= Henry Boyd-Carpenter =

English lawyer

Sir (Marsom) Henry Boyd-Carpenter (born 11 October 1939) is a son of Francis Henry Boyd-Carpenter by his wife Nina (née Townshend). Nina Boyd-Carpenter's sister was the gardener and writer Margery Fish; Henry Boyd-Carpenter inherited his aunt's house and garden at East Lambrook Manor in Somerset, selling it in 1985.

He was educated at Charterhouse and Balliol College, Oxford (BA 1962; MA 1967) before being admitted a solicitor in 1966.

In 1971 he married Lesley Ann Davies; they have a son, William, and a daughter, Alexandra Boyd-Carpenter. Sir Henry and Lady Boyd-Carpenter now live near Monmouth.

Boyd-Carpenter was Solicitor to the Duchy of Cornwall from 1974–94 and a Partner (later Managing Partner) of Farrer & Co, Solicitors from 1968. He served as Private Solicitor to HM The Queen from 1995 until 2002.

He was appointed CVO in 1994 before being knighted in 2004, as too was his great grandfather William Boyd Carpenter (KCVO), Bishop of Ripon from 1884 to 1911 and court chaplain to Queen Victoria.

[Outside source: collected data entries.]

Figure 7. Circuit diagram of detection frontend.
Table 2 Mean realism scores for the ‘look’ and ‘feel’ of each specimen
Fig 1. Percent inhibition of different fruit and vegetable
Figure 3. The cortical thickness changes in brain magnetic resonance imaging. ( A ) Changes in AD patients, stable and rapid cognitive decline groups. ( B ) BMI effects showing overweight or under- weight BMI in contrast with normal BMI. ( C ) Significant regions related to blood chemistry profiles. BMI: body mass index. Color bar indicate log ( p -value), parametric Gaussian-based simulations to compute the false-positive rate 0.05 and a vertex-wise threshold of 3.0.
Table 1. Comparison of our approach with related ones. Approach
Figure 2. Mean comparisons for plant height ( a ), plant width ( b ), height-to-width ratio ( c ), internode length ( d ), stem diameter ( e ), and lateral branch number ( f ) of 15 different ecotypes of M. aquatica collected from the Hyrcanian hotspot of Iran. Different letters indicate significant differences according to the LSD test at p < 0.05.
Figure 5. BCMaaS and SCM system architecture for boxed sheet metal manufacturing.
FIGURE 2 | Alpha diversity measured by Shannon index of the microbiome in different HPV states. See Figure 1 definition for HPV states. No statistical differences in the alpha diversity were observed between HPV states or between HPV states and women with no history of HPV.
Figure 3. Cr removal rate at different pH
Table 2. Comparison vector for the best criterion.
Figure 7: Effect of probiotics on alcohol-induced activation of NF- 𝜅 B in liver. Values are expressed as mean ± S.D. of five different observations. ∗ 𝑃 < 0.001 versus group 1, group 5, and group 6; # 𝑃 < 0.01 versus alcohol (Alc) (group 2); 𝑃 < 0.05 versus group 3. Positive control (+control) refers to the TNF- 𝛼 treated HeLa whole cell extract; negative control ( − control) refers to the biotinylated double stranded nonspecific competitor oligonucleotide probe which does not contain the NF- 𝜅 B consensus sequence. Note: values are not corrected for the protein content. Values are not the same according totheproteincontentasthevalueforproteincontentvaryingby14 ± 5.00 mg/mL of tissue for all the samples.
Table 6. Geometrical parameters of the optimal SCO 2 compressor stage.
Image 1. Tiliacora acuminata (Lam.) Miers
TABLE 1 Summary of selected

Boyd-Carpenter's other memberships include: Law Society of England and Wales (1966); Council of The Prince of Wales's Institute of Architecture (1995); Board of the British Library (1999); Honorary Steward Westminster Abbey (1980); Hon. Legal Advisor to the Canterbury Cathedral Trust Fund (1994); Member of the Governing Body Charterhouse (1981); Governor Sutton’s Hospital in Charterhouse (1994); St Mary’s School, Gerrards Cross (1967–1970); Council of Chelsea Physic Garden (1983); Trustee National Gardens Scheme (1998); and Merlin Trust (1998).